Action Caching with Mime::Responder logic

I ran into some issues with the response content type for action- cached pages. After digging through the code and reading up on some of the lighthouse tickets, I'm proposing a reset of the thinking for how cached content is matched up to requests. The biggest problem with the current implementation, in my hastily formed opinion, is that the cached content may or may not be tagged with a content type. This leads to futile attempts to match

  a. The requested content type -which is intentionally vague (image/ *, ACCEPT header with q values, IE's infamous */*, etc.).   b. The available content type(s) -which can be UNKNOWN in the common case of a cache key without an extension

There are lots of compromises that involve trying to make educated guesses (request.cache_format, AC::Base.page_cache_extension, params[:format], request.path).
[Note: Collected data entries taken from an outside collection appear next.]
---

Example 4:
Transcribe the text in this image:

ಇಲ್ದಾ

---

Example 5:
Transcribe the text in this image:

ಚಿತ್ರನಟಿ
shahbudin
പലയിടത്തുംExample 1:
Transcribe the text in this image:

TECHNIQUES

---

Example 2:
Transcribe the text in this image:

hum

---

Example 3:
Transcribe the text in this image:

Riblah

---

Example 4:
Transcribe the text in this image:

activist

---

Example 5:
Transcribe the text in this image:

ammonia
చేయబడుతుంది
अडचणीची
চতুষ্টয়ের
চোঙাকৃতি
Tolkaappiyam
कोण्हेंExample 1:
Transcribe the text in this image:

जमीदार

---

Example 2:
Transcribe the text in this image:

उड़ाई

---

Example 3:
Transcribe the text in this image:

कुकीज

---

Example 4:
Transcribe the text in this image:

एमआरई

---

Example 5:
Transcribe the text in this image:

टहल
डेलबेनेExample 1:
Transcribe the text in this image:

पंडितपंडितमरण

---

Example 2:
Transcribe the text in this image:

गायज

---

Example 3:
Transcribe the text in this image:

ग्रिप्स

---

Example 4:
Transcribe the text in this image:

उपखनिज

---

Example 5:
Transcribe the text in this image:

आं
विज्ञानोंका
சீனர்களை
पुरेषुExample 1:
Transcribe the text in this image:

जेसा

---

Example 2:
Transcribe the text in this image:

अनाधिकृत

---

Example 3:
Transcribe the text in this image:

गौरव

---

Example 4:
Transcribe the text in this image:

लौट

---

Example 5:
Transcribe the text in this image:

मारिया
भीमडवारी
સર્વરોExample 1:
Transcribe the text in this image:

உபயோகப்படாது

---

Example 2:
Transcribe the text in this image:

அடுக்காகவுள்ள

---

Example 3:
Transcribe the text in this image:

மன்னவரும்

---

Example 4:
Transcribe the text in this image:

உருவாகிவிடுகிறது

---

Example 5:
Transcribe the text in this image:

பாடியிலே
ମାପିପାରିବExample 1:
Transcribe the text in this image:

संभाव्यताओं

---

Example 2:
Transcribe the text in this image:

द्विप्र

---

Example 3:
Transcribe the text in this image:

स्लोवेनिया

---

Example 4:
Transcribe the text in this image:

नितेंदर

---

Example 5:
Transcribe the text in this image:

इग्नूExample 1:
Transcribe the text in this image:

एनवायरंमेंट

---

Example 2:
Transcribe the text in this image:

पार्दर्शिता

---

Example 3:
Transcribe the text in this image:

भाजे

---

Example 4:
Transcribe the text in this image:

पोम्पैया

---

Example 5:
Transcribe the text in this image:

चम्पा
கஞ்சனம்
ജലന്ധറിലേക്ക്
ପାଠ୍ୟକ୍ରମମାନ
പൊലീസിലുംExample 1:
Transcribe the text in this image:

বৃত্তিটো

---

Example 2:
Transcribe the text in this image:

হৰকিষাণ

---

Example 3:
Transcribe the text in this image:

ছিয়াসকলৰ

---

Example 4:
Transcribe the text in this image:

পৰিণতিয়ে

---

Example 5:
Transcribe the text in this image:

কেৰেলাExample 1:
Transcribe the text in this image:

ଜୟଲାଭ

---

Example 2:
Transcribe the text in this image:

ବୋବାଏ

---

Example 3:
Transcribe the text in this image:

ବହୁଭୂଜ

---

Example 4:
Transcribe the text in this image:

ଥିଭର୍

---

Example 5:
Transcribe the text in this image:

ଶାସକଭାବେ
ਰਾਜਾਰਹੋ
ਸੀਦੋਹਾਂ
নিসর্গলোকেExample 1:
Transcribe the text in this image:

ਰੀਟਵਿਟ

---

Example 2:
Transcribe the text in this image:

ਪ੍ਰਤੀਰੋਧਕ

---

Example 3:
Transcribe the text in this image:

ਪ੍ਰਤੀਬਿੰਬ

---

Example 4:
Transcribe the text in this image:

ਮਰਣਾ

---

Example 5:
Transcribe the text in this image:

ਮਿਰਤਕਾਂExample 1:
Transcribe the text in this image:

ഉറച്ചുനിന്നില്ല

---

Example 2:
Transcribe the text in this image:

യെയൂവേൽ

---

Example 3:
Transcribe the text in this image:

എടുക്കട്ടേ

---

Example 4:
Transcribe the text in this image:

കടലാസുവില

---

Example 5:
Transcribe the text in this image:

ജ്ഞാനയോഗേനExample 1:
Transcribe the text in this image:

Here are some observations that jump out when looking at the "surprising" behavior of the current implementation:

1. Rails has a convention for tagging cached content with a Mime::Type- compatible extension. 2. At the moment the cache is created, Rails *knows* the content type of the cache -but ignores this information in favor of the guess made *before* the action is processed. 3. Rails *already* has a strong and well documented mechanism for matching requests with available content type -the Mime::Responder#respond_to.
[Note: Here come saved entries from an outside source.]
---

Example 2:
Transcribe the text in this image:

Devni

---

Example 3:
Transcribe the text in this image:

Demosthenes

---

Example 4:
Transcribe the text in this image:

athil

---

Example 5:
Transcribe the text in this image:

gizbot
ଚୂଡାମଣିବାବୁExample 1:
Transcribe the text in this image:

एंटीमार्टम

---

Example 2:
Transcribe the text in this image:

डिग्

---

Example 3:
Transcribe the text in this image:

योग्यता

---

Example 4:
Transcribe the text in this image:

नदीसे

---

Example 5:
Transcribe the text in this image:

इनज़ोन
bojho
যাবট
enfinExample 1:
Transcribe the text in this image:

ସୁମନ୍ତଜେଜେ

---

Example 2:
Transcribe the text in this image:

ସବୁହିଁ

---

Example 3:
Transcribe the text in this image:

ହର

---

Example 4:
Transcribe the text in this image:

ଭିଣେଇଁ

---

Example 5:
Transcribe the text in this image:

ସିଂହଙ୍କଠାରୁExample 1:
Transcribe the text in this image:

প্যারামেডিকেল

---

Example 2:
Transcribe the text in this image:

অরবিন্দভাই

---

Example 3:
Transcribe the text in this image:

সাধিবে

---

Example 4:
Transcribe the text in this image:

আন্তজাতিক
Observations 1 & 2 lead me to the conclusion that the content type (and thus extension) of the cached content should be determined *after* the action has processed and explicitly tagged the content (usually via #respond_to or #render). It was a pretty simple change that resulted in a noticeable simplification of the actions.rb file, particularly the ActionCachePath class. The whole "infer_extension" mess is gone, replaced by specific information from the user-generated response. This leads to the immediate benefit that a request with an extension-less path still gets a content type:

Observation 3 lead me to graft the existing Mime::Responder#respond_to onto the action cache filter code. It was surprisingly easy. Now responses from cache work follow the principle of least surprise: just like regular responses, the content type is determined by respond_to, which considers the available content types (specified as a parameter to the caches_action method) and the normal cast of characters (:format parameter, path extension, HTTP_ACCEPT header, xhr logic, etc.).
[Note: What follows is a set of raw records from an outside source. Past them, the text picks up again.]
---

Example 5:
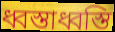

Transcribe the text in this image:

ধ্বস্তাধ্বস্তি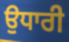
ਉਧਾਰੀ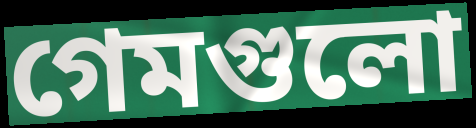
গেমগুলোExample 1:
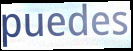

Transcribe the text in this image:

puedes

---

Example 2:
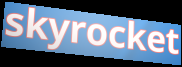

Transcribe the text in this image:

skyrocket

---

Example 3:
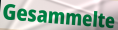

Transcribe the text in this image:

Gesammelte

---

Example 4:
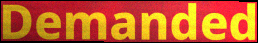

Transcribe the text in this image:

Demanded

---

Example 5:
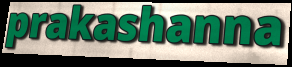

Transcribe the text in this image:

prakashanna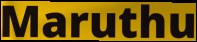
Maruthu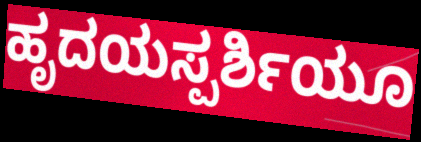
ಹೃದಯಸ್ಪರ್ಶಿಯೂ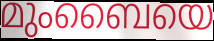
മുംബൈയെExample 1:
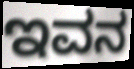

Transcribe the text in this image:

ಇವನ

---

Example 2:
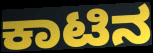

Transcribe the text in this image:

ಕಾಟಿನ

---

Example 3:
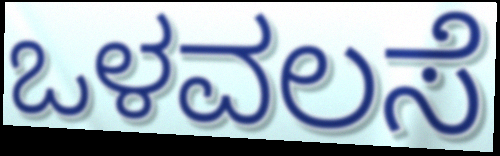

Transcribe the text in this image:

ಒಳವಲಸೆ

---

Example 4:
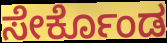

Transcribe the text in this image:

ಸೇರ್ಕೊಂಡ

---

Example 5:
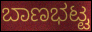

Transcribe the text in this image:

ಬಾಣಭಟ್ಟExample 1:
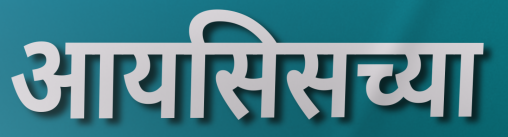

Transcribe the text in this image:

आयसिसच्या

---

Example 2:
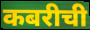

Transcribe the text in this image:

कबरीची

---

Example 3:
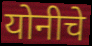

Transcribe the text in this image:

योनीचे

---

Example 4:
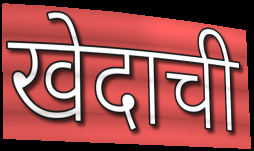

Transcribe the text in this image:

खेदाची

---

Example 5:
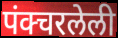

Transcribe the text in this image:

पंक्चरलेलीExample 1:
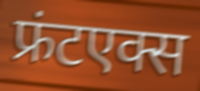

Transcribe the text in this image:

फ्रंटएक्स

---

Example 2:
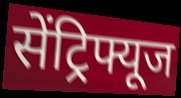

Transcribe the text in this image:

सेंट्रिफ्यूज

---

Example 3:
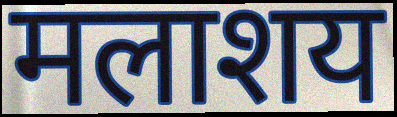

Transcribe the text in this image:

मलाशय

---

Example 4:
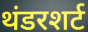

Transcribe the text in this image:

थंडरशर्ट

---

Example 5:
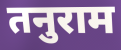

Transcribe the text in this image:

तनुरामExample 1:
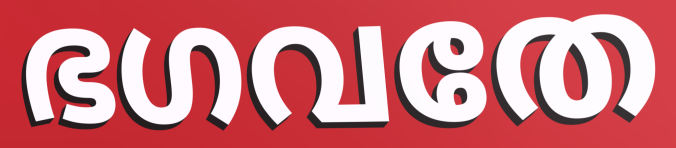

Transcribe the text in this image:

ഭഗവതേ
Here is an example that should illustrate the impact of the changes.

Request to: /widgets/23 with a response content type of

BEFORE content_type of first response: application/xml (determined by a #render :xml call in the action, for example) BEFORE cache key: /widgets/23 BEFORE content_type of subsequent response served from cache: variable depending on request and static configuration values. Possibly a surprising HTML.

AFTER content_type of first response: application/xml AFTER cache key: /widgets/23.xml AFTER content_type of subsequent response served from cache: xml

Gist of commit: http://gist.github.com/620577

I'd like some advice on how to proceed from here. I've not submitted a patch to Rails in over a year and I'm not up-to-speed with the current process.